----- Available records
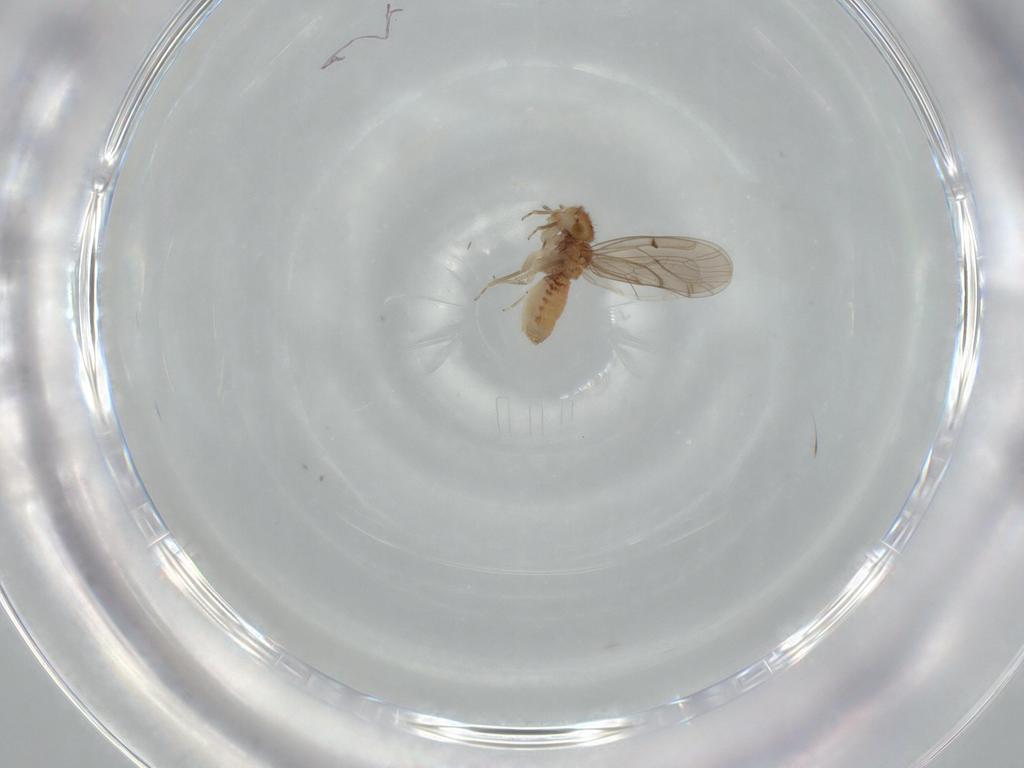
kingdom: Animalia
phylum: Arthropoda
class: Insecta
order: Psocodea
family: Ectopsocidae
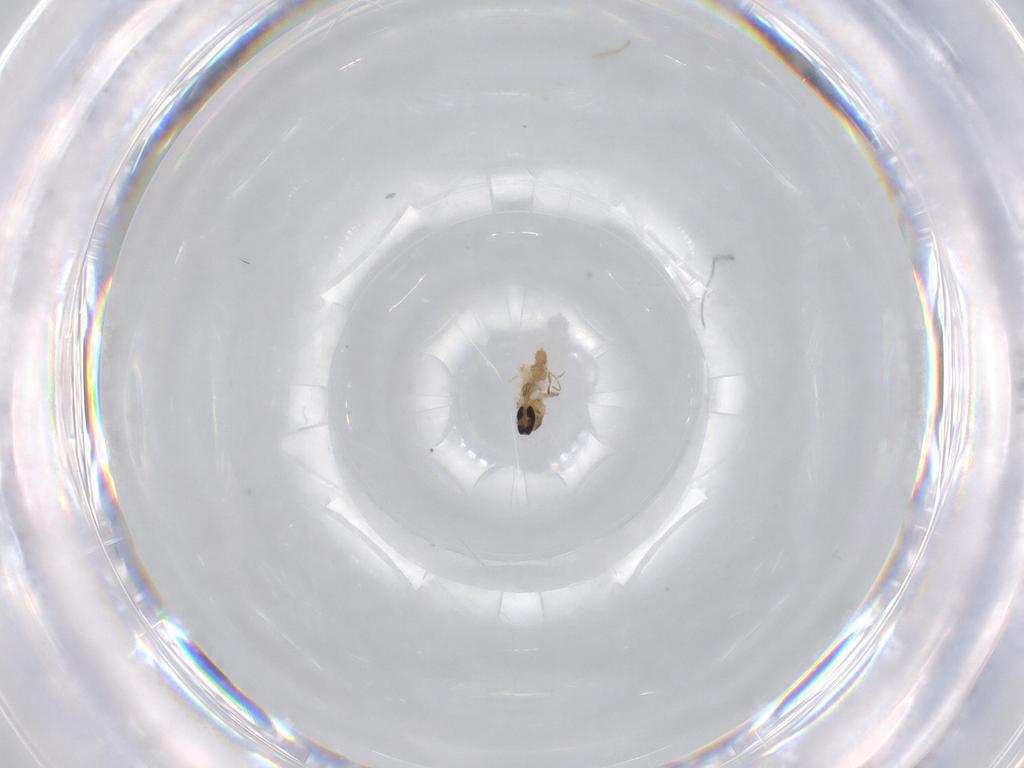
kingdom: Animalia
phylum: Arthropoda
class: Insecta
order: Diptera
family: Cecidomyiidae
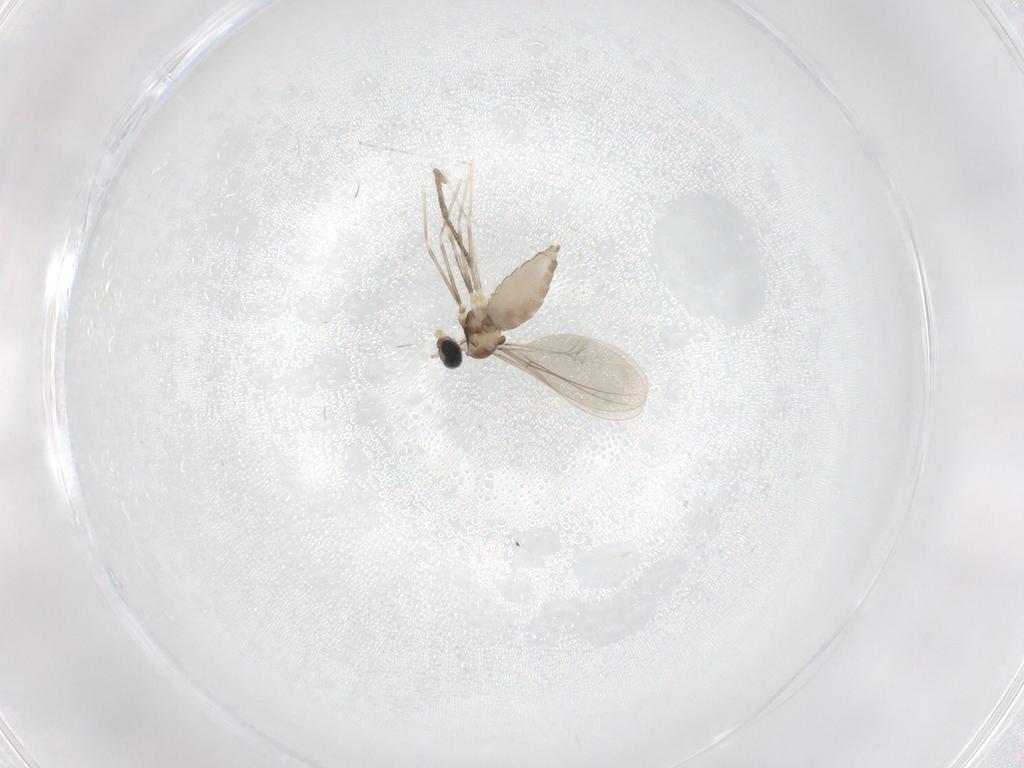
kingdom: Animalia
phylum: Arthropoda
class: Insecta
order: Diptera
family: Cecidomyiidae
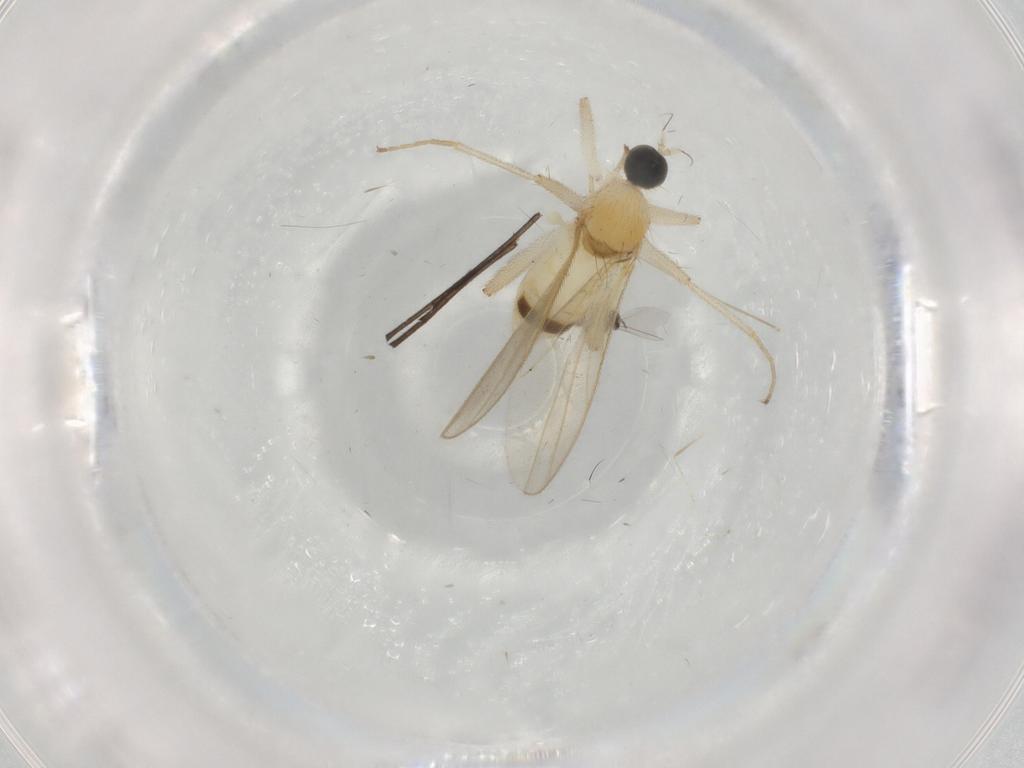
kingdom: Animalia
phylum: Arthropoda
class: Insecta
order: Diptera
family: Hybotidae
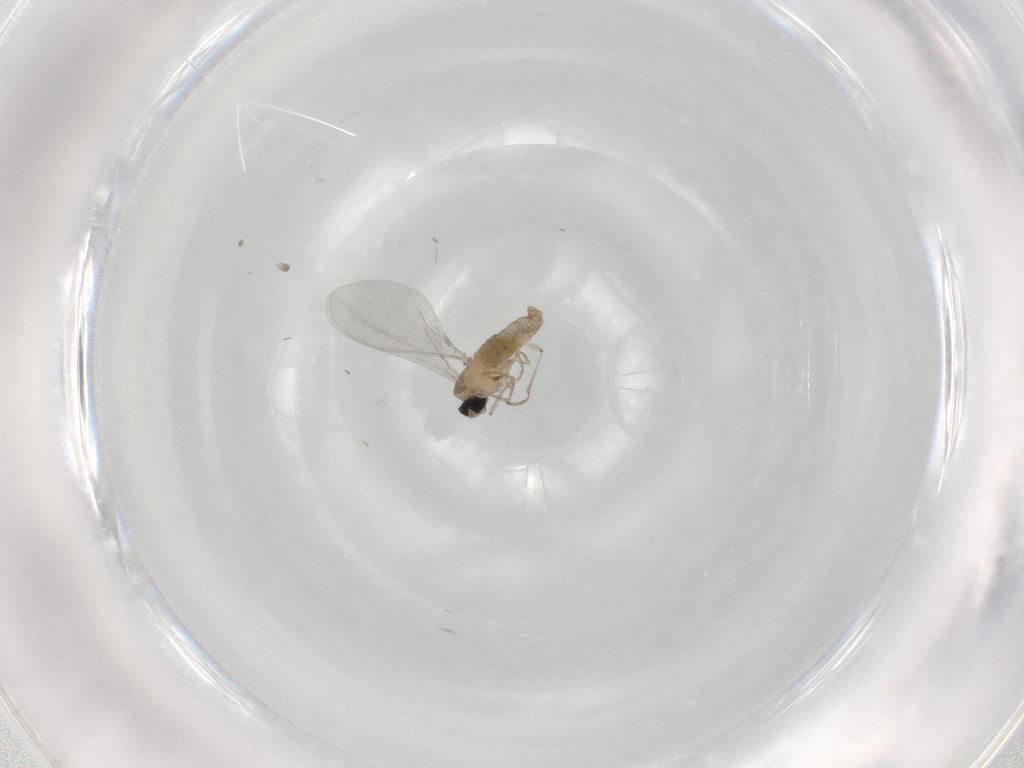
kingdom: Animalia
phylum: Arthropoda
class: Insecta
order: Diptera
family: Cecidomyiidae
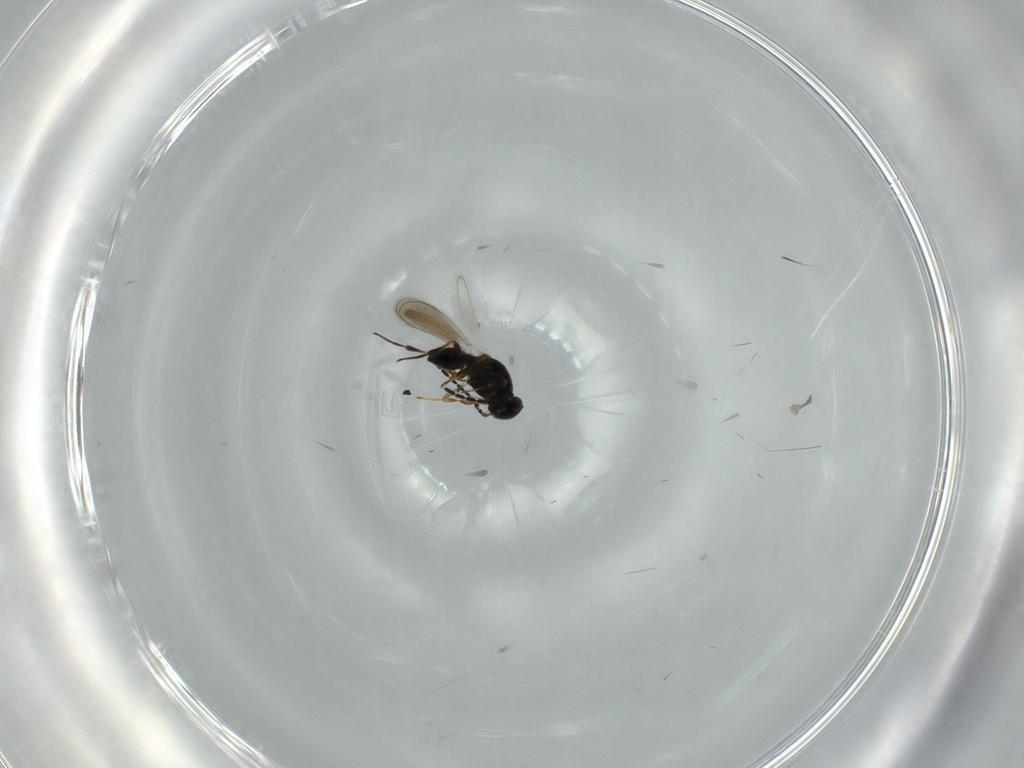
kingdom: Animalia
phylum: Arthropoda
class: Insecta
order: Hymenoptera
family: Platygastridae
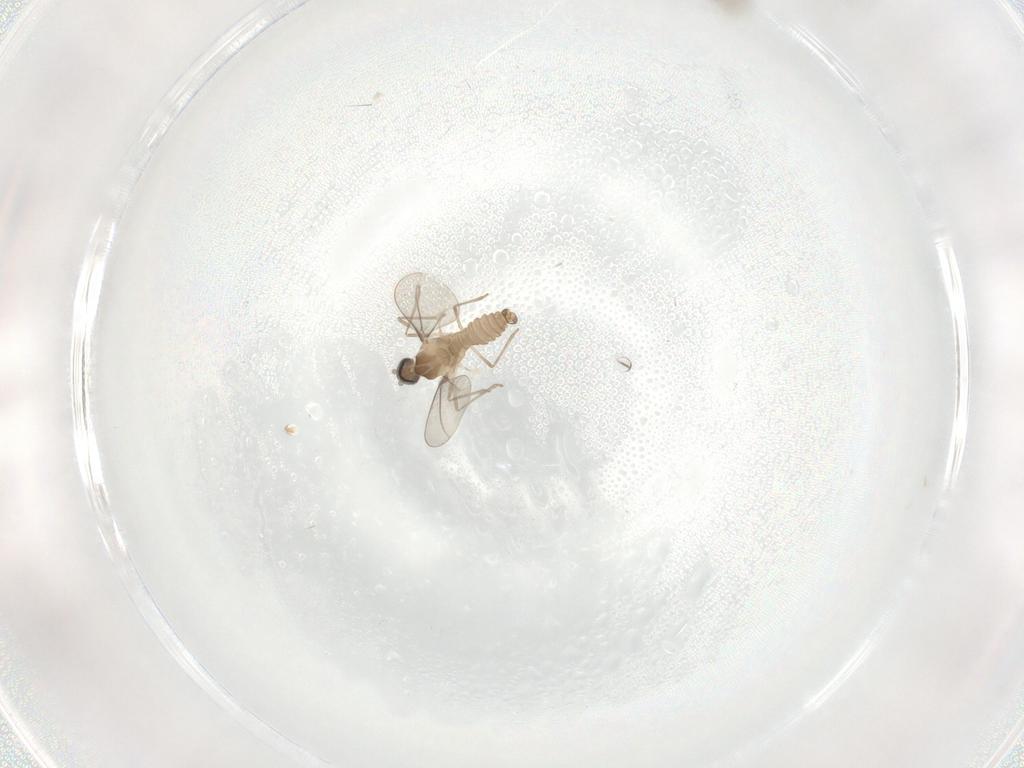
----------
* [What to do]: Set out every line of text in the records above as a JSON list of strings, one string per line, skipping blank lines and leaving the pictures out.

* [Output of the task]:
[
  "kingdom: Animalia",
  "phylum: Arthropoda",
  "class: Insecta",
  "order: Psocodea",
  "family: Ectopsocidae",
  "kingdom: Animalia",
  "phylum: Arthropoda",
  "class: Insecta",
  "order: Diptera",
  "family: Cecidomyiidae",
  "kingdom: Animalia",
  "phylum: Arthropoda",
  "class: Insecta",
  "order: Diptera",
  "family: Cecidomyiidae",
  "kingdom: Animalia",
  "phylum: Arthropoda",
  "class: Insecta",
  "order: Diptera",
  "family: Hybotidae",
  "kingdom: Animalia",
  "phylum: Arthropoda",
  "class: Insecta",
  "order: Diptera",
  "family: Cecidomyiidae",
  "kingdom: Animalia",
  "phylum: Arthropoda",
  "class: Insecta",
  "order: Hymenoptera",
  "family: Platygastridae"
]